Алина чувствовала себя в деревне спокойно. Это был ее дом, и как бы хорошо или плохо она ни думала про него раньше, именно сюда ей захотелось вернуться при тяжелых жизненных испытаниях. Когда Семен позвонил и сказал, что приехать не сможет, она даже обрадовалась. Она и от него хотела отдохнуть.
Однако здесь у нее не все шло гладко. Вова быстро освоился в деревенском быту, но проблем было немало. Сначала Алине пришлось втолковывать родителям, что у него страшная аллергия на булку, манку и молоко. Бабушка не хотела смириться с тем, что внучку нельзя ни вкусный домашний творожок, ни омлетик. Но, заметив, что Вова дозволенные продукты кушает хорошо и не бывает голодным, Василиса Федоровна примирилась с диетой. Ивана Сергеевича вопросы питания не волновали, он в это никогда не вмешивался.
Реакции отца Алина очень боялась. Он был человеком прямым и твердым, старой еще закалки.

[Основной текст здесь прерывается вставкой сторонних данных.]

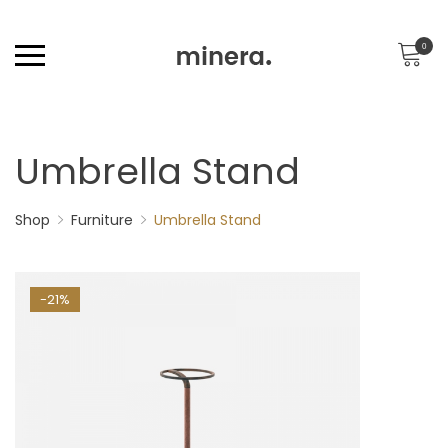
0
Umbrella Stand
Shop
Furniture
Umbrella Stand
-21%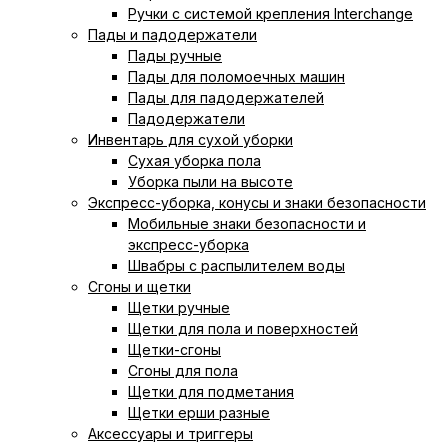
Ручки с системой крепления Interchange
Пады и падодержатели
Пады ручные
Пады для поломоечных машин
Пады для падодержателей
Падодержатели
Инвентарь для сухой уборки
Сухая уборка пола
Уборка пыли на высоте
Экспресс-уборка, конусы и знаки безопасности
Мобильные знаки безопасности и
экспресс-уборка
Швабры с распылителем воды
Сгоны и щетки
Щетки ручные
Щетки для пола и поверхностей
Щетки-сгоны
Сгоны для пола
Щетки для подметания
Щетки ерши разные
Аксессуары и триггеры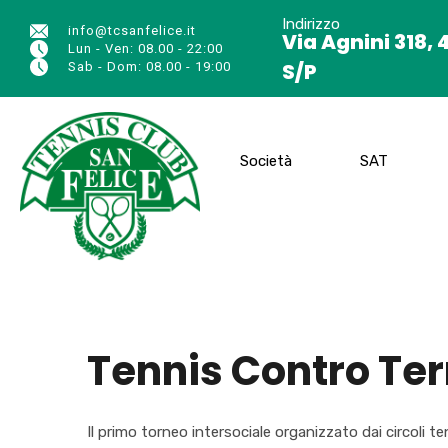
Indirizzo
info@tcsanfelice.it
Via Agnini 318, 
Lun - Ven: 08.00 - 22:00
S/P
Sab - Dom: 08.00 - 19:00
Società
SAT
Tennis Contro Terr
Il primo torneo intersociale organizzato dai circoli t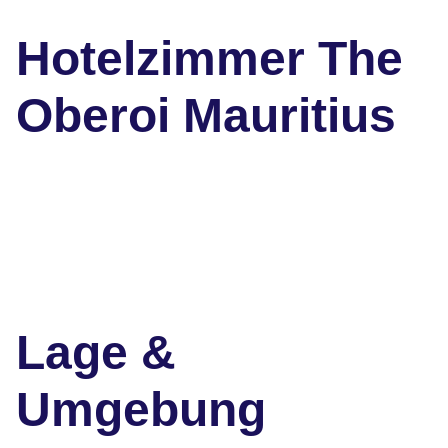
Hotelzimmer The
Oberoi Mauritius
Lage &
Umgebung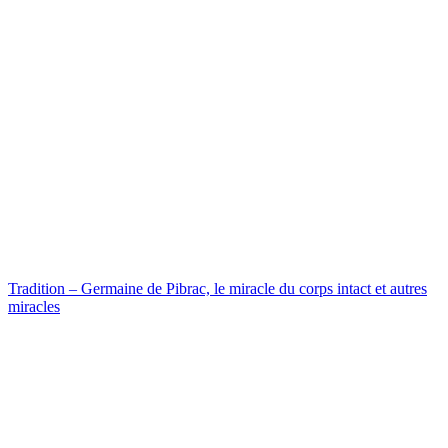
Tradition – Germaine de Pibrac, le miracle du corps intact et autres
miracles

Он никогда не мог понять Алину, когда та решила оставить работу после рождения ребенка.
— В нашей семье не было тунеядцев! Мать твоя на шею вас сажала и на работу бежала, в колхоз. А вы придумываете тут себе глупости всякие, лишь бы не работать! Что это такое, домохозяйка? Что это вообще значит? Что у тебя там, дом большой, хозяйство?

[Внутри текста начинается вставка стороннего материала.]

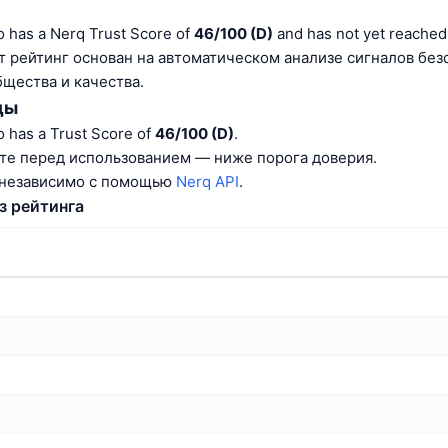
o has a Nerq Trust Score of
46/100 (D)
and has not yet reached
тот рейтинг основан на автоматическом анализе сигналов без
щества и качества.
ды
o has a Trust Score of
46/100 (D)
.
те перед использованием — ниже порога доверия.
 независимо с помощью
Nerq API
.
з рейтинга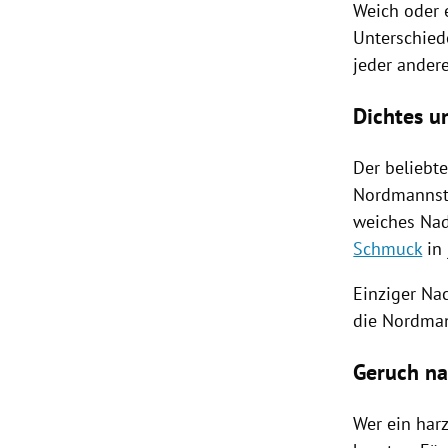
W
eich oder
Unterschied
jeder ander
Dichtes u
Der beliebt
Nordmanns
weiches
Nad
Schmuck
in 
Einziger
Nac
die
Nordma
Geruch n
Wer ein harz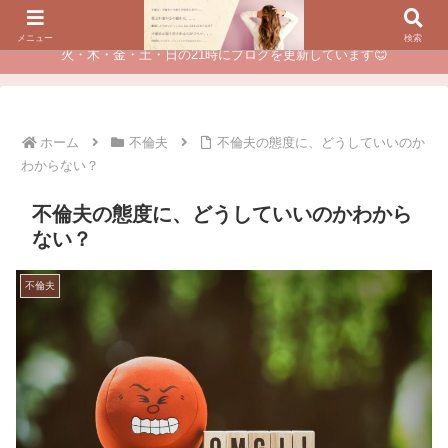
夫に不倫されたつらい経験が、あなたのチャンスに変わるカウンセリング
メニュー
検索
火・木・金・土・日の21時にブログを更新しています😊
ホーム
不倫夫
不倫夫の態度に、どうしていいのか
わからない？
不倫夫の態度に、どうしていいのかわから
ない？
不倫夫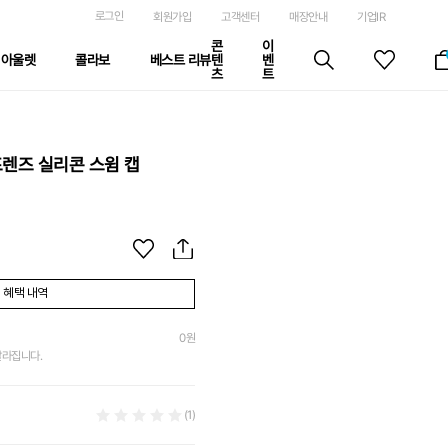
로그인
회원가입
고객센터
매장안내
기업IR
콘
이
아울렛
콜라보
베스트 리뷰
텐
벤
츠
트
프렌즈 실리콘 스윔 캡
혜택 내역
0
원
달라집니다.
(1)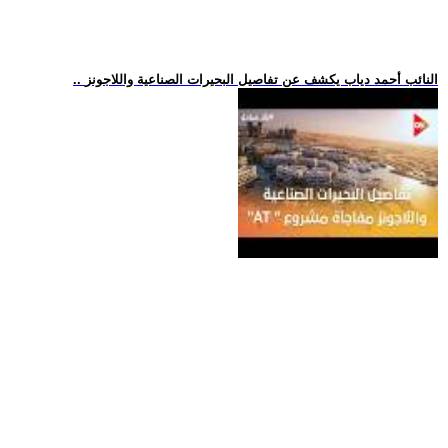
.. النائب أحمد دياب يكشف عن تفاصيل البحيرات الصناعية واللاجونز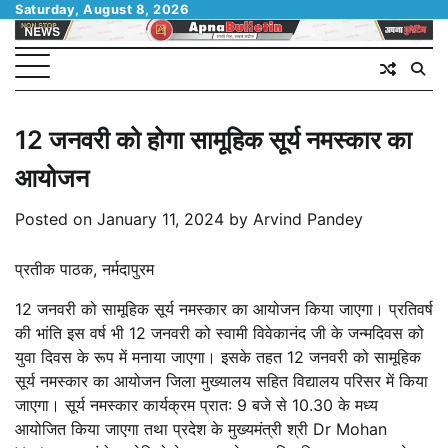
Skip
Saturday, August 8, 2026
to
content
12 जनवरी को होगा सामूहिक सूर्य नमस्कार का
आयोजन
Posted on
January 11, 2024
by
Arvind Pandey
प्रतीक पाठक, नर्मदापुरम
12 जनवरी को सामूहिक सूर्य नमस्कार का आयोजन किया जाएगा। प्रतिवर्ष
की भांति इस वर्ष भी 12 जनवरी को स्वामी विवेकानंद जी के जन्मदिवस को
युवा दिवस के रूप में मनाया जाएगा। इसके तहत 12 जनवरी को सामूहिक
सूर्य नमस्कार का आयोजन जिला मुख्यालय सहित विद्यालय परिसर में किया
जाएगा। सूर्य नमस्कार कार्यक्रम प्रात: 9 बजे से 10.30 के मध्य
आयोजित किया जाएगा तथा प्रदेश के मुख्यमंत्री श्री Dr Mohan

Алина досадливо пропускала слова отца мимо ушей, но неприятный осадок все равно оставался. Один раз, глядя, как отец играет с Вовой в догонялки во дворе, она не выдержала и решила ему отомстить. Решилась и сказала:
— Вот, если Вова не научится говорить, то будет инвалидом, стало быть, тунеядцем. Вот так вот, папа!
Иван Сергеевич встал посреди двора как вкопанный, вперил суровый взгляд в дочь и зычно выговорил:
— Никогда! Слышишь, никогда не называй моего внука тунеядцем! Мало ли что, не говорит он, беда какая! И без языка дел полно. Если ты там, в городе, ни к какому делу мальчишку не сможешь пристроить, то привози его к нам. Здесь всегда работа сыщется всякому человеку. Сможет и овец пасти, и коров доить. Никогда не будет он тунеядцем в деревне, даже и не думай, слышишь?
Алина смутилась и пошла в дом. Конечно, она рада, что родители с таким энтузиазмом приняли ее сына, считают его нормальным мальчиком, им даже не приходит в голову, что у него есть какая-то «болезнь», но она чувствовала себя опять немного потерянной. Ее усилия были направлены на излечение Вовы, а здесь, похоже, слово «вылечить» никто бы не воспринял всерьез.
С бабкой Марфушей вообще случился отдельный разговор.
Как-то Алина застала старушку, когда та, согнувшись, вылезала из подпола. Потом уперлась рукой в спину, пытаясь распрямится. Одежда на ней была чистой и наглаженной, но Алина знала, в чем проблема бабушки, и старалась не принюхиваться.
— Пойдем, Аленушка, я тебе компотику налью, малиновый, твой любимый, — прошамкала старуха.
Алина грустно было видеть ветхость и беспомощность бабушки. В ее памяти бабушка была маленькой, не слишком ласковой женщиной, державшей дом в кулаке. Только ее, Алину, любила и все ей прощала. Презрев современную Алину, называла по-деревенски Аленушкой, баловала без меры, а к остальным домашним бывала сурова. Никого не подпускала бабушка к плите, стряпней занималась только сама, иногда поручая кому-нибудь почистить лук или картошку. Мылась в банный день последней, и все до смерти боялись, что ей не хватит горячей воды.
Она прошла за бабушкой в маленькую комнатку с печкой, которую теперь Марфуша просила топить почаще, и села за стол. Бабка поставила компот на стол.